When do you plan to add slimbus to Documentation/driver-api/index.rst?
diff --git a/Documentation/driver-api/slimbus/index.rst b/Documentation/driver-api/slimbus/index.rst new file mode 100644 index 000000000000..586f979659e6 --- /dev/null +++ b/Documentation/driver-api/slimbus/index.rst @@ -0,0 +1,15 @@ +===================== +SLIMbus Documentation +=====================
+.. toctree::
- :maxdepth: 1
- summary
+.. only:: subproject
- Indices
- =======
- :ref:`genindex`
diff --git a/Documentation/driver-api/slimbus/summary.rst b/Documentation/driver-api/slimbus/summary.rst new file mode 100644 index 000000000000..ba165611725a --- /dev/null +++ b/Documentation/driver-api/slimbus/summary.rst @@ -0,0 +1,108 @@ +============================ +Linux kernel SLIMbus support +============================
+Overview +========
+What is SLIMbus? +---------------- +SLIMbus (Serial Low Power Interchip Media Bus) is a specification developed by +MIPI (Mobile Industry Processor Interface) alliance. The bus uses master/slave +configuration, and is a 2-wire multi-drop implementation (clock, and data).
+Currently, SLIMbus is used to interface between application processors of SoCs +(System-on-Chip) and peripheral components (typically codec).SLIMbus uses +Time-Division-Multiplexing to accommodate multiple data channels, and +a control channel.
+The control channel is used for various control functions such as bus +management, configuration and status updates.These messages can be unicast (e.g.
^^ space after period, please
+reading/writing device specific values), or multicast (e.g. data channel +reconfiguration sequence is a broadcast message announced to all devices)

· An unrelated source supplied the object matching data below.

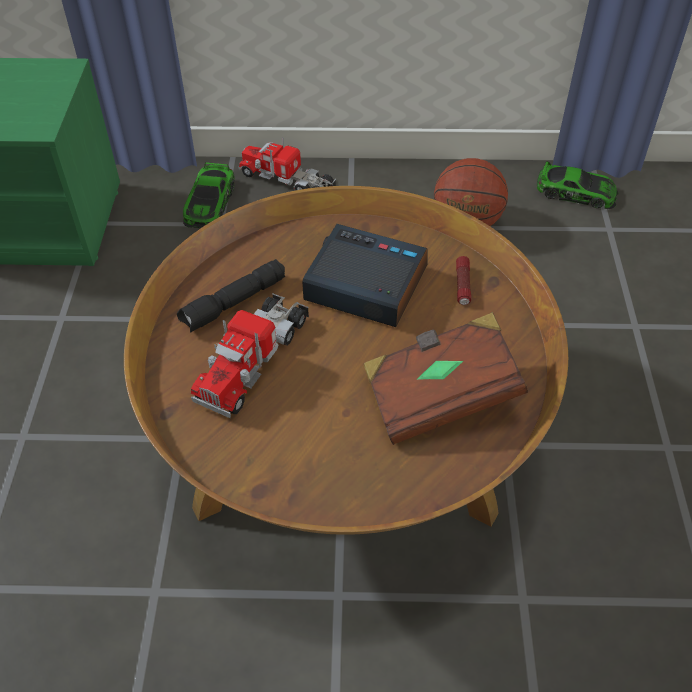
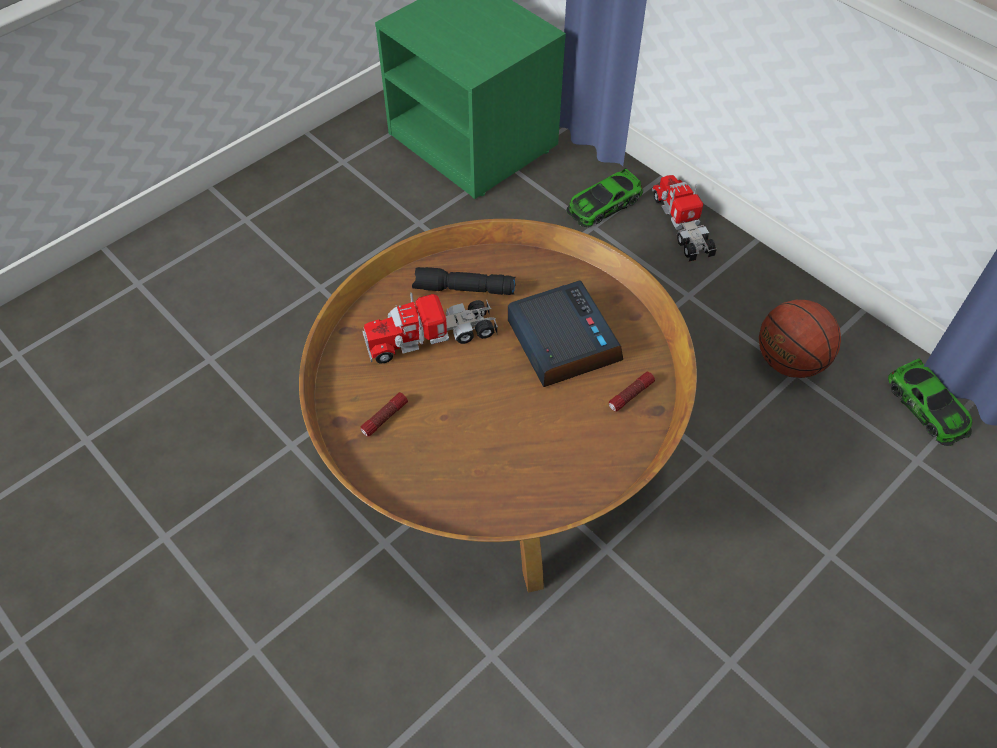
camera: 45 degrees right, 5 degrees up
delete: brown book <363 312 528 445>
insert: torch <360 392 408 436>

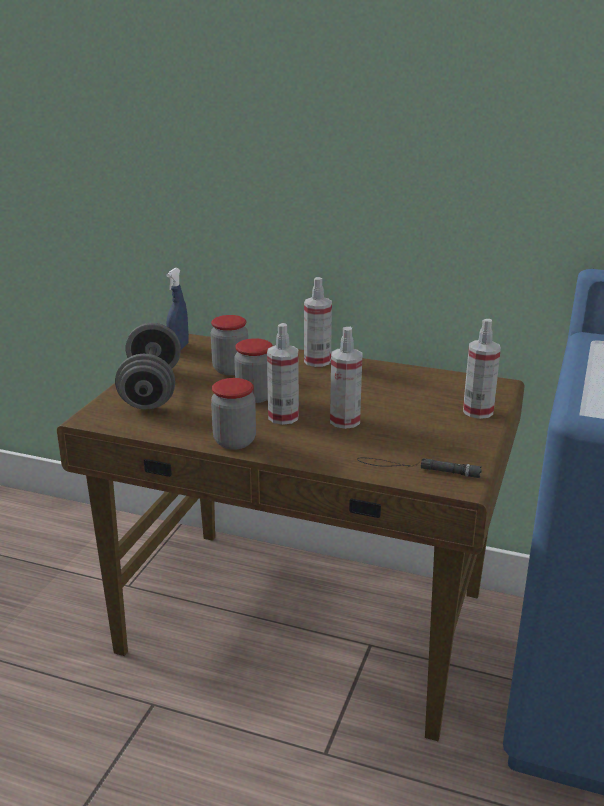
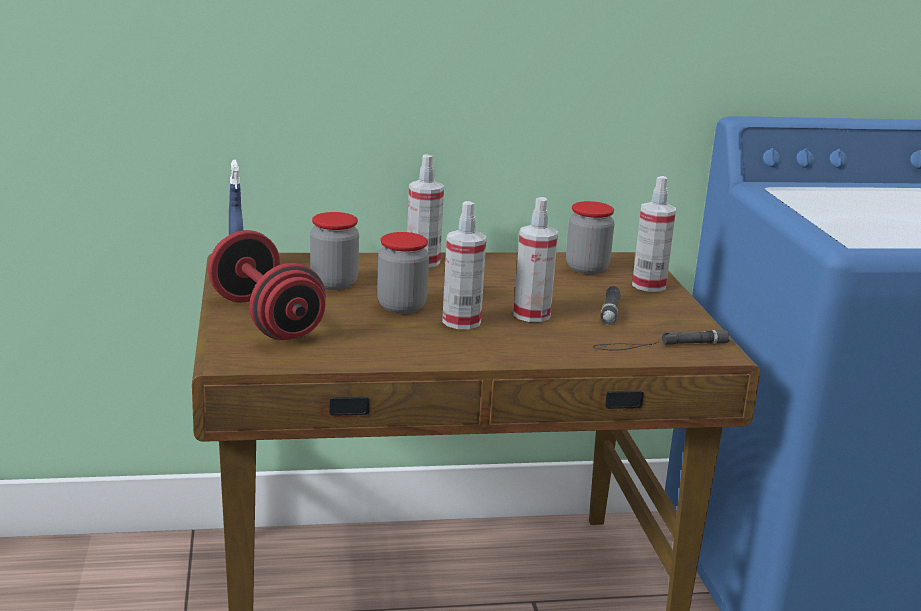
camera: 30 degrees left, 5 degrees down
insert: black-coloured torch <601 286 621 325>
move: preserve jar <211 378 256 450> to <566 201 614 274>
recolor: gray hand weight <115 323 181 409> to red-coloured hand weight <208 230 326 340>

+A data channel is used for data-transfer between 2 SLIMbus devices. Data +channel uses dedicated ports on the device.
[...]
+Device notifications to the driver: +----------------------------------- +Since SLIMbus devices have mechanisms for reporting their presence, the +framework allows drivers to bind when corresponding devices report their +presence on the bus. +However, it is possible that the driver needs to be probed +first so that it can enable corresponding SLIMbus device (e.g. power it up and/or +take it out of reset). To support that behavior, the framework allows drivers +to probe first as well (e.g. using standard DeviceTree compatbility field).
Typo: s/compatbility/compatibility/
+This creates the necessity for the driver to know when the device is functional +(i.e. reported present). device_up callback is used for that reason when the +device reports present and is assigned a logical address by the controller.
+Similarly, SLIMbus devices 'report absent' when they go down. A 'device_down' +callback notifies the driver when the device reports absent and its logical +address assignment is invalidated by the controller.
+Another notification "boot_device" is used to notify the slim_driver when +controller resets the bus. This notification allows the driver to take necessary +steps to boot the device so that it's functional after the bus has been reset.
+Clock-pause: +------------ +SLIMbus mandates that a reconfiguration sequence (known as clock-pause) be +broadcast to all active devices on the bus before the bus can enter low-power +mode. Controller uses this sequence when it decides to enter low-power mode so +that corresponding clocks and/or power-rails can be turned off to save power. +Clock-pause is exited by waking up framer device (if controller driver initiates +exiting low power mode), or by toggling the data line (if a slave device wants +to initiate it).
+Messaging APIs: +--------------- +The framework supports APIs to exchange control-information with a SLIMbus +device. APIs can be synchronous or asynchronous. +From controller's perspective, multiple buffers can be queued to/from +hardware for sending/receiving data using slim_ctrl_buf circular buffer. +The header file <linux/slimbus.h> has more documentation about messaging APIs.
Once the kerneldoc documentation (i.e. the /** ... */ comments in the source) is included somewhere, I think it would make sense to make slim_ctrl_buf a clickable link to the struct's documentation.